Saturday opened with beautiful weather and warm temperatures. It seemed to be ‘culture day’ and featured many varied acts, focusing on dance. Early on, the crowd was wowed by Thai dance troupe, Rujira. As the sun got low in the sky, a jazz band played a short set to keep the crowd warmed up, and the rain started. This being the time of year for scattered evening showers in Japan, Bonobos is frequently plagued by rain, but the organizers were prepared this year and quickly prepared tents to cover the acts, setting the stage for the best performance of the night. Fire dancers! The group, called Mela, features fire and crystal ball dancing backed by some very spacy psychedelic music. While most of the crowd was relatively miserable standing in the rain, the dancers instantly perked everyone up with their twirling, water-defying flames. Mela finished their routine to raucous applause and then the crowd was treated to perhaps the worst following act in history. The Diva returned. The performance this time around was no worse than the last, but the audience reacted with open laughter. As bad as it was, I honestly just felt bad for her and was greatly relieved when she finally left the stage (after throwing a paper cup at us, which of course just made everyone laugh harder).

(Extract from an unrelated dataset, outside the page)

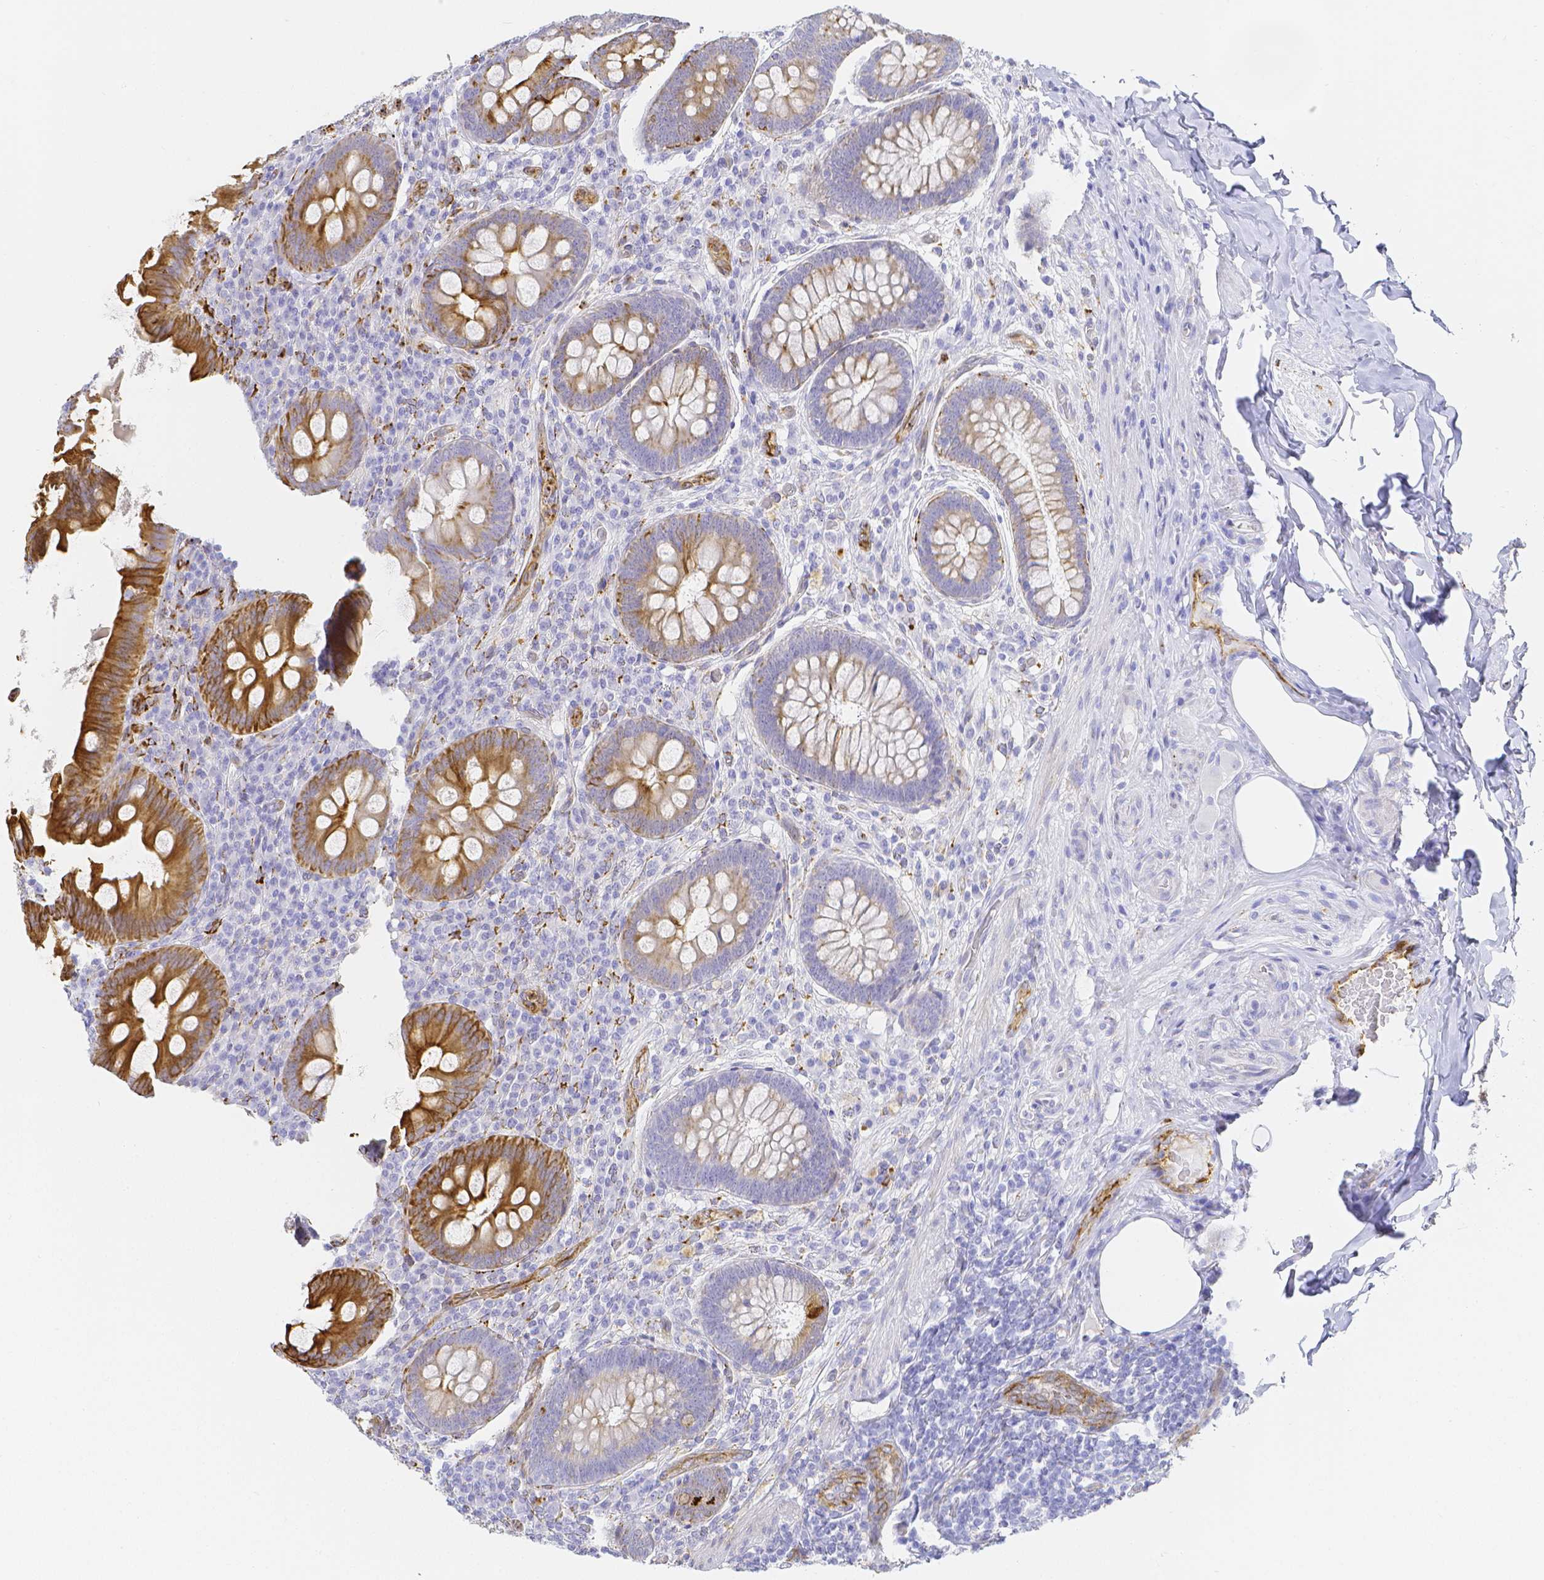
{"staining": {"intensity": "moderate", "quantity": "25%-75%", "location": "cytoplasmic/membranous"}, "tissue": "appendix", "cell_type": "Glandular cells", "image_type": "normal", "snomed": [{"axis": "morphology", "description": "Normal tissue, NOS"}, {"axis": "topography", "description": "Appendix"}], "caption": "High-magnification brightfield microscopy of normal appendix stained with DAB (3,3'-diaminobenzidine) (brown) and counterstained with hematoxylin (blue). glandular cells exhibit moderate cytoplasmic/membranous expression is seen in approximately25%-75% of cells. The protein is shown in brown color, while the nuclei are stained blue.", "gene": "SMURF1", "patient": {"sex": "male", "age": 71}}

Sunday was the day for bands, and we were thankfully spared the rain this time around. After a few decent, but unremarkable opening acts, we were given the unfortunate news that The Dodoittsu wouldn’t be headlining as planned because one of the members was laid up with a fever. Instead three members of the band with a guest bassist filled an earlier slot with what seemed to be some improvisation. The result? Well… がんばった (they did their best). The Diva reared her head again, but it was thankfully an early and short set. Afterwards Mono (not the instrumental band) from Yokohama took the stage and played an excellent set of original funk tunes. I’d love to give some details about the bands that came between this and the final act, but I do believe I overindulged in the overflowing wooden cups of the local nihonshu, Ippin. I think maybe there was more fire dancing. My unprofessionalism (read: crippling alcoholism) aside, the final act, Megu(Swing), did a great job of riding atop the party atmosphere wave and closed the night out with a bang. All in all, another great time had at this unique sakura festival. I’m looking forward to next year!
The next big event coming to Ibaraki is the massive fireworks tournament being held at Hitachi Seaside Park on May 30th. Check the website here for details.
Ibaraki-ben of the day:
Now that I’ve thoroughly bored you with lengthy pronunciation descriptions, onto the vocabulary!
Today’s word is でれすけ (deresuke) which is Ibaraki-ben for だらしない (darashinai {sloppy, slovenly}).